Loop 1st element of 2d List

I have a list like this

[[hash,hash,hash],useless,useless,useless]

I want to take the first element of hashes and loop through it - i try this:

my @list = get_list_somehow();
print Dumper($list[0][0]); print Dumper($list[0][1]);print Dumper($list[0][2]);

and i am able to access the elements fine manually, but when i try this

my @list = get_list_somehow()[0];
print Dumper($list[0]); print Dumper($list[1]);print Dumper($list[2]);
foreach(@list){
         do_something_with($_);
}

only $list[0] returns a value (the first hash, everything else is undefined)

Upvotes: 0

Views: 60

Answers (3)

Dave Gray
Dave Gray

Reputation: 723

I'm guessing a bit on your data structure here:

my $list = [
  [ { a => 1,
      b => 2,
      c => 3, },
    { d => 4, }
    { e => 5, }
  ], undef, undef, undef,
];

Then we get the 0th (first) element of the top-level array reference, which is another array reference, and then the 0th (first) element of THAT array reference, which is the first hash reference:

my $hr = $list->[0][0];

And iterate over the hash keys. That could also be written as one step: keys %{ $list->[0][0] }. It's a bit easier to see what's going on when broken out into two steps.

for my $key (keys %$hr) {
  printf "%s => %s\n", $key, $hr->{$key};
}

Which outputs:

c => 3
a => 1
b => 2

Upvotes: 0

David W.
David W.

Reputation: 107040

I'm taking that your sample data looks like this:

my @data = [
               {
                   one   => 1,
                   two   => 2,
                   three => 3,
               },
               "value",
               "value",
               "value",
           ];

That is, the first element of @data, $data[0] is your hash. Is that correct?
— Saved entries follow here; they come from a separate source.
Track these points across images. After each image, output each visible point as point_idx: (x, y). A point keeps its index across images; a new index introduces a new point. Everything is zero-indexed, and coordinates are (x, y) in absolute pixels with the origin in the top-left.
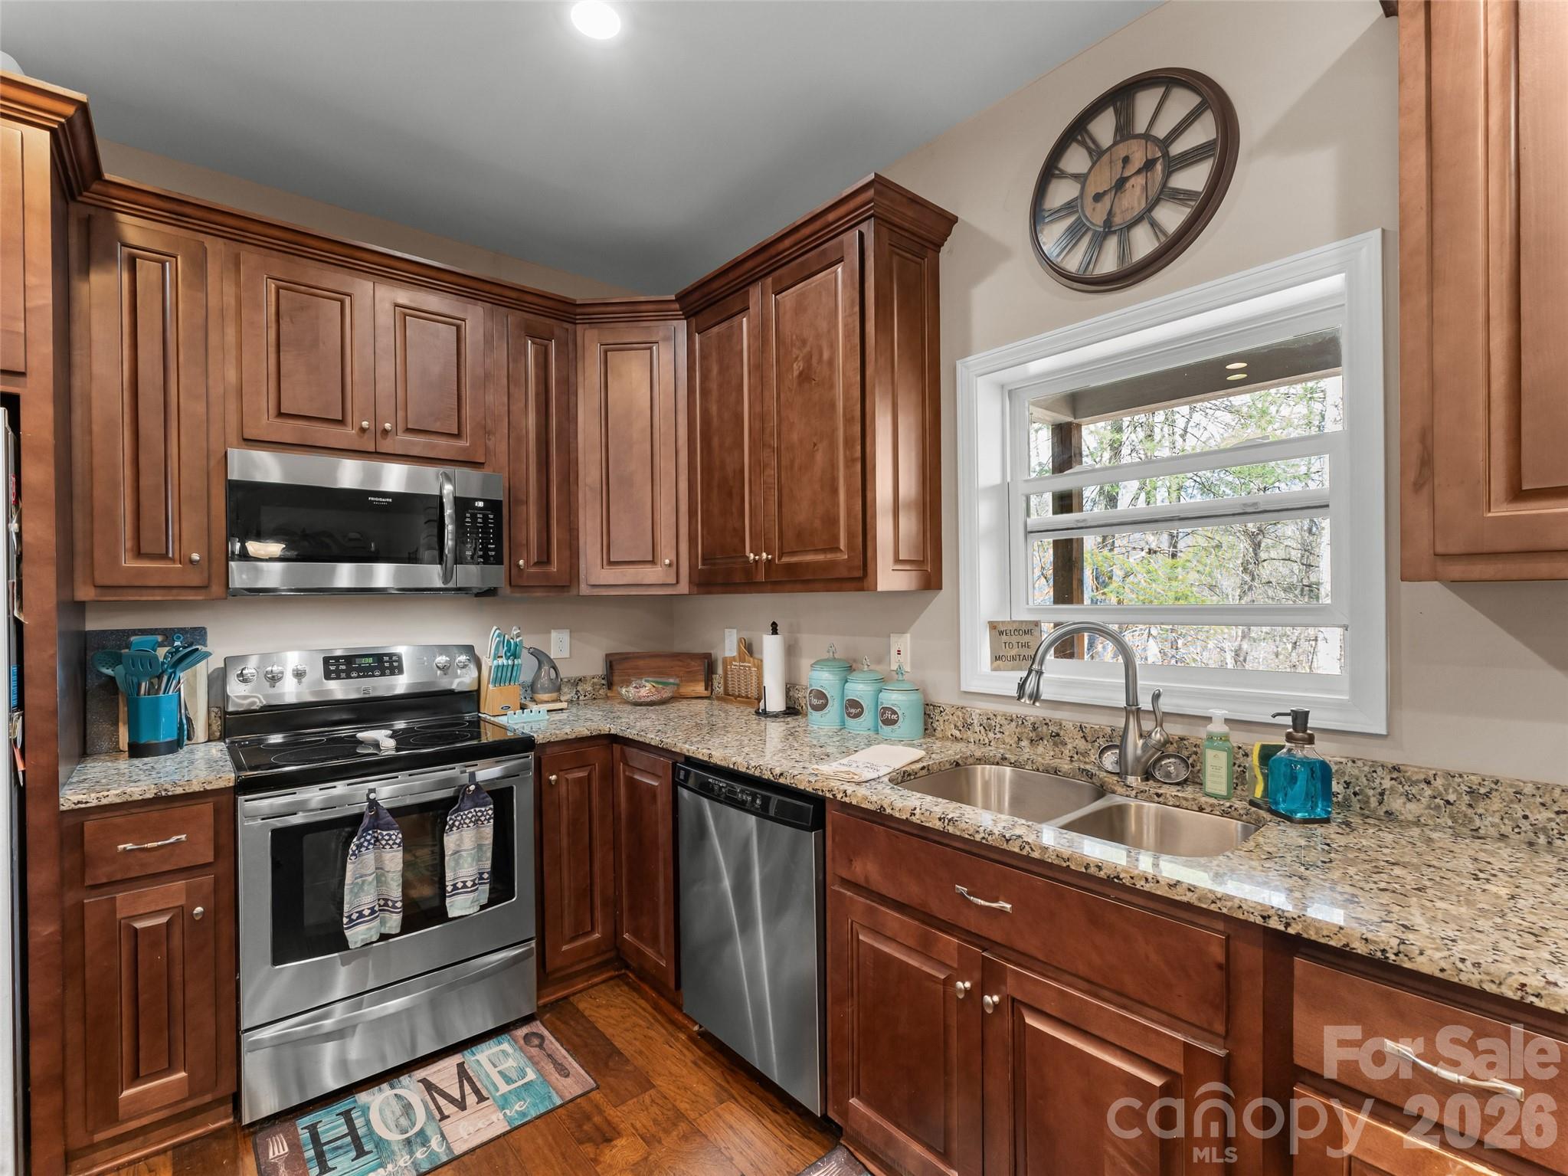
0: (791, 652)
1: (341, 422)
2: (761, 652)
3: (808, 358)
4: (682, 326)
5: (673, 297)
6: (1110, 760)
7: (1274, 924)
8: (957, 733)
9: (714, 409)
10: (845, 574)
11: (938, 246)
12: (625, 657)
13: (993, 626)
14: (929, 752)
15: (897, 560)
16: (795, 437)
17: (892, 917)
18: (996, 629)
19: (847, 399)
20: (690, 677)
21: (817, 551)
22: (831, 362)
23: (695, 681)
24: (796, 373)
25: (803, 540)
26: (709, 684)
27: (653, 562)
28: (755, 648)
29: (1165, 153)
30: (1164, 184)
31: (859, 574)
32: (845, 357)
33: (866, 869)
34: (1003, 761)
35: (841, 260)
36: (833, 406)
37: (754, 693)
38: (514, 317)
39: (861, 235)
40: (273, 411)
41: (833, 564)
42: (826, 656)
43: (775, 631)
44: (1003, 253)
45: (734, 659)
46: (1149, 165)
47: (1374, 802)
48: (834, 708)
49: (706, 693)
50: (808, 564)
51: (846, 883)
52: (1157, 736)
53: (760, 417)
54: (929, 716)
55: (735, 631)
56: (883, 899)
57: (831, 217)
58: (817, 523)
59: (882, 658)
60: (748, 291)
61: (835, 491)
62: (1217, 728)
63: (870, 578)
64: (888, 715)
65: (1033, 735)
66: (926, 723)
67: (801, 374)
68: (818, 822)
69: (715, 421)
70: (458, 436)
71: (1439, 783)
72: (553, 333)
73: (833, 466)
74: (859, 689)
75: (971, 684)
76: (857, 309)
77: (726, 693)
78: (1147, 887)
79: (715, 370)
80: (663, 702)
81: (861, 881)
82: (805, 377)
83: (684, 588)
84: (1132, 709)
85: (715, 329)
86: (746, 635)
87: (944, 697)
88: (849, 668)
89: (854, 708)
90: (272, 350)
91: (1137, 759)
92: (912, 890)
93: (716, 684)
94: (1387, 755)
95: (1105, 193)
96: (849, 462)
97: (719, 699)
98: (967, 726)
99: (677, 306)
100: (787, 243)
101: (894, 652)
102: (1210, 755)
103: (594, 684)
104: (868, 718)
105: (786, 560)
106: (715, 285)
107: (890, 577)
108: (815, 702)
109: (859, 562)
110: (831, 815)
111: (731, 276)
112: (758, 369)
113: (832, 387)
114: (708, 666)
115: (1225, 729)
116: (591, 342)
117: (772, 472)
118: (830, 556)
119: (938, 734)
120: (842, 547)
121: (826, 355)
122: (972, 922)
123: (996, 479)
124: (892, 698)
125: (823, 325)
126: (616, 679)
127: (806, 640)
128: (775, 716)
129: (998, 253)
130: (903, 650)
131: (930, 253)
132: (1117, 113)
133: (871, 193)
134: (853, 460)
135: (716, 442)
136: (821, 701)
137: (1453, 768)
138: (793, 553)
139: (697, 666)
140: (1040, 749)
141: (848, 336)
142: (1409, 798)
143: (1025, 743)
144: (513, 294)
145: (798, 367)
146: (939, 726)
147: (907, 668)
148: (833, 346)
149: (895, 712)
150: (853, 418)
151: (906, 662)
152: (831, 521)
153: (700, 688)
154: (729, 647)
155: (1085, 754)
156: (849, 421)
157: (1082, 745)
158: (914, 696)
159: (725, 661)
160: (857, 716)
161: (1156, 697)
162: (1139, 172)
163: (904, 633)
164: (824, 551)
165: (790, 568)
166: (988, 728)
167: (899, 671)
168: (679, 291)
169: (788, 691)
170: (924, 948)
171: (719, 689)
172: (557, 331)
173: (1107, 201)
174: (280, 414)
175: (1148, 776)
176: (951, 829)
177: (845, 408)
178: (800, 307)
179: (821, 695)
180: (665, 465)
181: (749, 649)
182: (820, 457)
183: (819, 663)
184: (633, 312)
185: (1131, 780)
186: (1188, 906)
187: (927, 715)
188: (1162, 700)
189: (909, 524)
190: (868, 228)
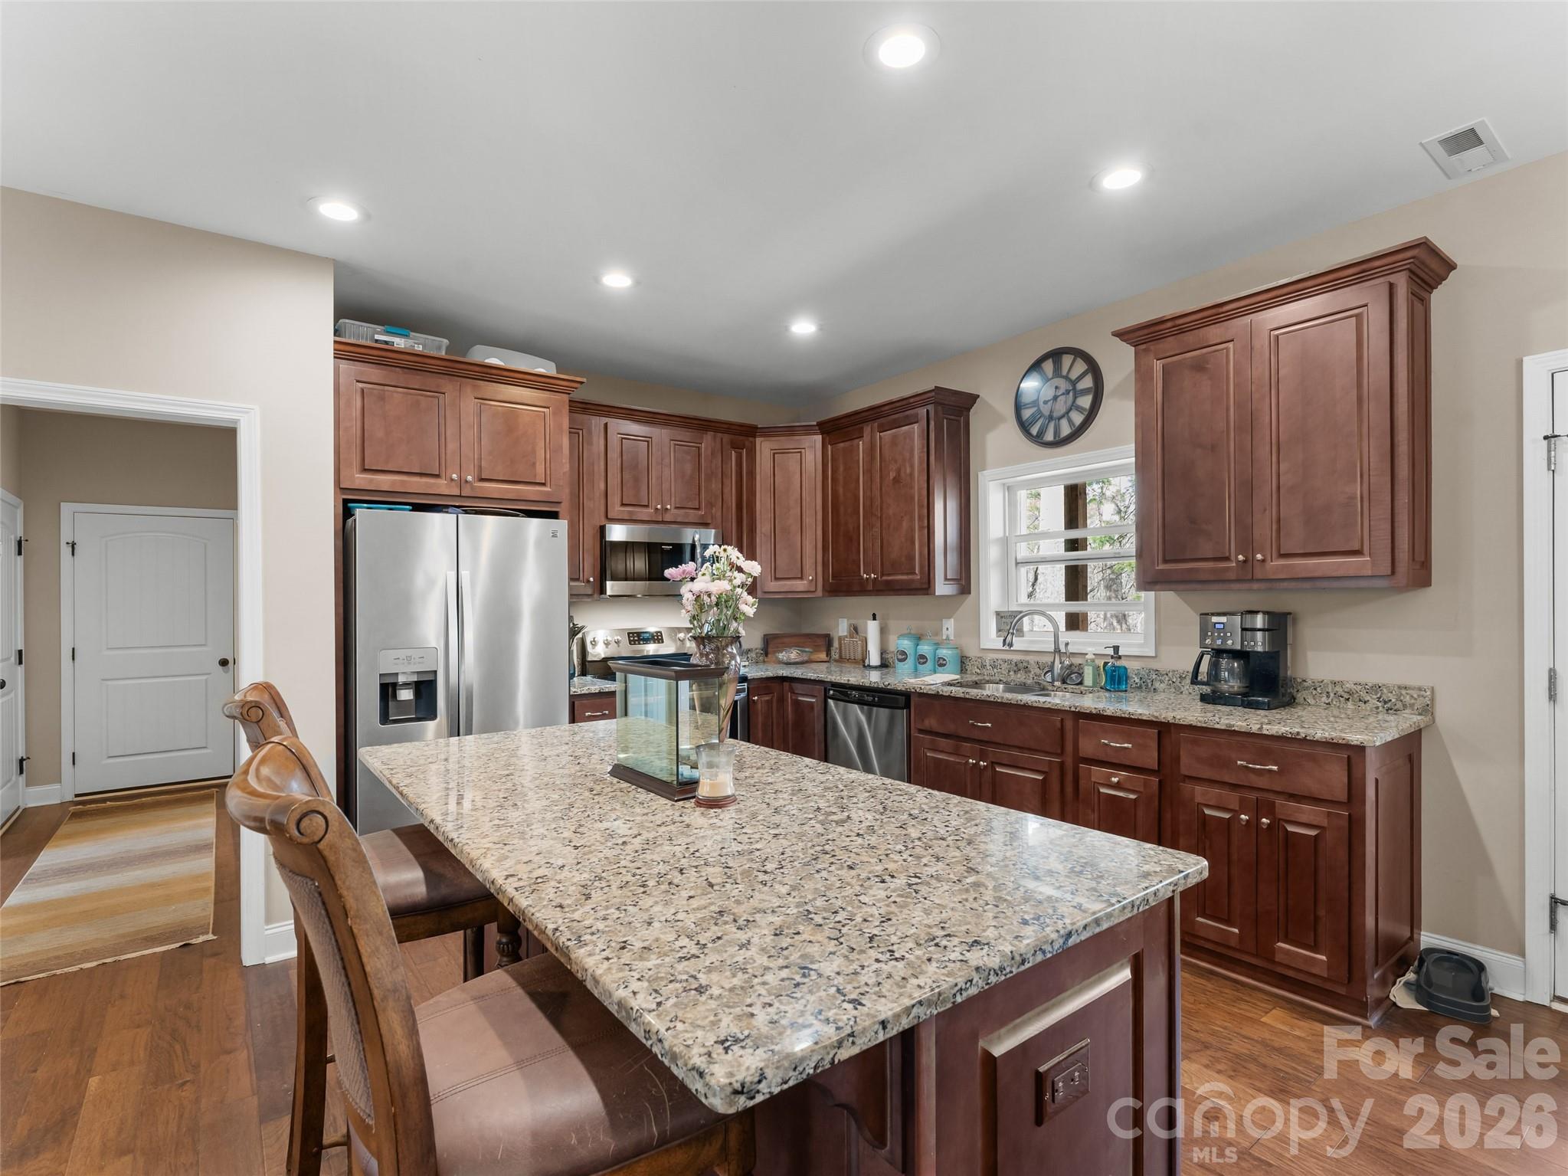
0: (883, 631)
1: (647, 506)
2: (866, 632)
3: (899, 471)
4: (819, 438)
5: (815, 423)
6: (1049, 677)
7: (1073, 709)
8: (978, 671)
9: (841, 490)
10: (918, 586)
11: (969, 410)
12: (775, 637)
13: (998, 614)
14: (962, 678)
15: (946, 579)
16: (891, 512)
17: (943, 742)
18: (999, 615)
19: (920, 495)
20: (817, 649)
21: (902, 574)
22: (911, 475)
23: (820, 651)
24: (891, 478)
25: (895, 567)
26: (828, 654)
27: (801, 578)
28: (859, 630)
29: (1074, 388)
30: (1074, 402)
31: (926, 586)
32: (919, 472)
33: (931, 723)
34: (1000, 682)
35: (916, 422)
36: (912, 498)
37: (859, 657)
38: (726, 438)
39: (928, 411)
40: (619, 503)
41: (912, 581)
42: (906, 632)
43: (874, 619)
44: (1000, 419)
45: (846, 637)
46: (1067, 392)
47: (1150, 685)
48: (910, 661)
49: (826, 659)
50: (897, 581)
51: (921, 731)
52: (1067, 663)
53: (869, 500)
54: (963, 663)
55: (846, 620)
56: (937, 734)
57: (912, 400)
58: (903, 559)
59: (938, 632)
60: (862, 428)
61: (913, 543)
62: (1090, 656)
63: (932, 588)
64: (941, 661)
65: (1015, 668)
66: (962, 667)
67: (894, 478)
68: (907, 706)
69: (841, 498)
70: (698, 509)
71: (1170, 674)
72: (744, 445)
73: (912, 530)
74: (925, 649)
75: (985, 645)
76: (925, 450)
77: (841, 657)
78: (1036, 705)
79: (841, 469)
80: (802, 663)
81: (929, 729)
82: (897, 480)
83: (819, 593)
84: (1057, 651)
85: (842, 445)
86: (853, 622)
87: (972, 653)
88: (918, 638)
89: (922, 659)
90: (619, 471)
91: (1059, 675)
92: (951, 728)
93: (833, 653)
94: (1155, 665)
95: (1049, 401)
96: (921, 528)
97: (836, 661)
98: (984, 666)
99: (817, 428)
100: (886, 408)
101: (944, 629)
102: (1086, 668)
103: (757, 653)
104: (929, 665)
105: (885, 578)
106: (843, 421)
107: (942, 588)
108: (900, 657)
109: (926, 580)
110: (914, 700)
111: (852, 418)
112: (869, 471)
113: (912, 488)
114: (827, 641)
115: (1094, 657)
116: (764, 448)
117: (877, 530)
118: (910, 577)
119: (968, 672)
120: (917, 572)
121: (908, 471)
122: (976, 735)
123: (1001, 534)
124: (943, 652)
125: (907, 455)
126: (770, 650)
127: (892, 624)
128: (875, 668)
129: (998, 419)
130: (949, 627)
131: (965, 413)
132: (1054, 363)
133: (933, 394)
134: (923, 527)
135: (842, 509)
136: (903, 656)
137: (1175, 669)
138: (889, 575)
139: (821, 642)
140: (1019, 675)
141: (921, 463)
142: (1162, 682)
143: (1012, 673)
144: (726, 426)
145: (892, 475)
146: (969, 668)
147: (952, 638)
148: (912, 466)
149: (944, 660)
150: (923, 506)
151: (951, 633)
152: (911, 558)
153: (823, 656)
154: (842, 628)
155: (1040, 676)
156: (921, 506)
157: (1038, 671)
158: (955, 651)
159: (840, 639)
160: (924, 663)
161: (1067, 644)
162: (1063, 394)
163: (950, 618)
164: (907, 574)
165: (888, 582)
166: (994, 667)
167: (948, 638)
168: (819, 420)
169: (882, 654)
170: (956, 753)
171: (835, 655)
172: (747, 443)
173: (1050, 403)
174: (623, 505)
175: (1064, 682)
176: (967, 696)
177: (919, 500)
178: (894, 441)
179: (903, 653)
180: (808, 520)
181: (855, 630)
182: (905, 524)
183: (902, 636)
184: (790, 431)
185: (1056, 683)
186: (1049, 709)
187: (962, 662)
188: (1069, 647)
189: (953, 558)
190: (931, 408)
Your hash is a hash reference. That is the $data[0] points to the memory location where that hash is stored.

To get the hash itself, it must be dereferenced:

my %hash = %{ $data[0] };   # Dereference the hash in $data[0]
for my $key ( keys %hash ) {
    say qq( \$hash{$key} = "$hash{$key}".);
}

I could have done the dereferencing in one step...
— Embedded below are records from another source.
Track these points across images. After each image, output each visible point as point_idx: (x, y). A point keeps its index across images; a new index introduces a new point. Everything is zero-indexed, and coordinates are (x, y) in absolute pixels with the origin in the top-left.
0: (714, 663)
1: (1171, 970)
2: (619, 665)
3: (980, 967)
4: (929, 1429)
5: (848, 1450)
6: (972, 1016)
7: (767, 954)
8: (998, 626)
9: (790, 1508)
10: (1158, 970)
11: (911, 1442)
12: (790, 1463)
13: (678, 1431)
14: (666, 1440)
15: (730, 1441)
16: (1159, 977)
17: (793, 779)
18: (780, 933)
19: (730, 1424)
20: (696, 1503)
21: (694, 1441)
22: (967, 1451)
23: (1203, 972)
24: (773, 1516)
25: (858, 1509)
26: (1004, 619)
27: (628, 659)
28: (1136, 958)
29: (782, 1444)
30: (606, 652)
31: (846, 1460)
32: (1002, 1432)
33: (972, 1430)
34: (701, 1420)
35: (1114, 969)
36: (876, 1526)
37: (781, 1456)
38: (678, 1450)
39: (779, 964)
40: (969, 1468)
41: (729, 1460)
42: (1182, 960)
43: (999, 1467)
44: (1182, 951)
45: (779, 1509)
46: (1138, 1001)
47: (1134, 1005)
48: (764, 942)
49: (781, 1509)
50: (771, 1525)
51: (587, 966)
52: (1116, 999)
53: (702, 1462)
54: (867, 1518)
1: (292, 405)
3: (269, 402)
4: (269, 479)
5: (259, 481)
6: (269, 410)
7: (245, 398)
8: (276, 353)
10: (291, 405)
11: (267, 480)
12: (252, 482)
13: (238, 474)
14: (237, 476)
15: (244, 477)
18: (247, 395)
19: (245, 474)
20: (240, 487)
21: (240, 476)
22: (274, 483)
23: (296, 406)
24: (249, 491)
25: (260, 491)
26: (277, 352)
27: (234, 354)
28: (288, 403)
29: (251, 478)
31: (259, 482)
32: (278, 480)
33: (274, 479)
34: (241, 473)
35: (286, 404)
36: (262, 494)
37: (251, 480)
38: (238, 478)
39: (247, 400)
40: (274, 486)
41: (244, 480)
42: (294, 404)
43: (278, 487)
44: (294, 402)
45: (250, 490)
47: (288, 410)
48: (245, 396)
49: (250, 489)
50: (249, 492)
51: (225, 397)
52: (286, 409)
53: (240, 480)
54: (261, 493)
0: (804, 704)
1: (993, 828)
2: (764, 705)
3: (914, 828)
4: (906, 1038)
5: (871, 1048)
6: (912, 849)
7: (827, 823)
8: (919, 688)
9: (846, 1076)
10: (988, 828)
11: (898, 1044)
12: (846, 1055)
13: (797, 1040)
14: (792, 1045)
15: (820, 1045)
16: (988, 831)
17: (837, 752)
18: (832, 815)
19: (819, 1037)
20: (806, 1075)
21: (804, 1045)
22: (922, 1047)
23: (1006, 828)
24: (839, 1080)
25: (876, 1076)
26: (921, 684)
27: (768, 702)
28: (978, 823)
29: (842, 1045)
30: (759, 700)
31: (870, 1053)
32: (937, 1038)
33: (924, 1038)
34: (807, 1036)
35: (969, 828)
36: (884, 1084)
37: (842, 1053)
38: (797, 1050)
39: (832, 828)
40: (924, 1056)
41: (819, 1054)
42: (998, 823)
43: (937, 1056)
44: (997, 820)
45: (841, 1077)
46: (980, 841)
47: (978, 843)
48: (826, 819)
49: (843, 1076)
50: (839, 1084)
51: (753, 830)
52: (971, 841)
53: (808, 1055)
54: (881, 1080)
for my $key ( keys @{ $data[0] } ) {
    say qq(\$data[0]->{$key} = ") . $data[0]->{$key} . qq(".);
}

Take a look at the Perl Reference Tutorial for information on how to work with references.

Upvotes: 0

TLP
TLP

Reputation: 67900

You are taking a subscript [0] of the return value of get_list_somehow() (although technically, you need parentheses there). What you need to do is to dereference the first element in that list. So:

my @list = get_list_somehow();
my $first = $list[0];              # take first element
my @newlist = @$first;             # dereference array ref

Of course, this is cumbersome and verbose, and if you just want to print the array with Data::Dumper you can just do:

print Dumper $list[0];

Or if you just want the first array, you can do it in one step. Although this looks complicated and messy:

my @list = @{ (get_list_somehow())[0] };

The @{ ... } will expand an array reference inside it, which is what hopefully is returned from your subscript of the list from get_list_somehow().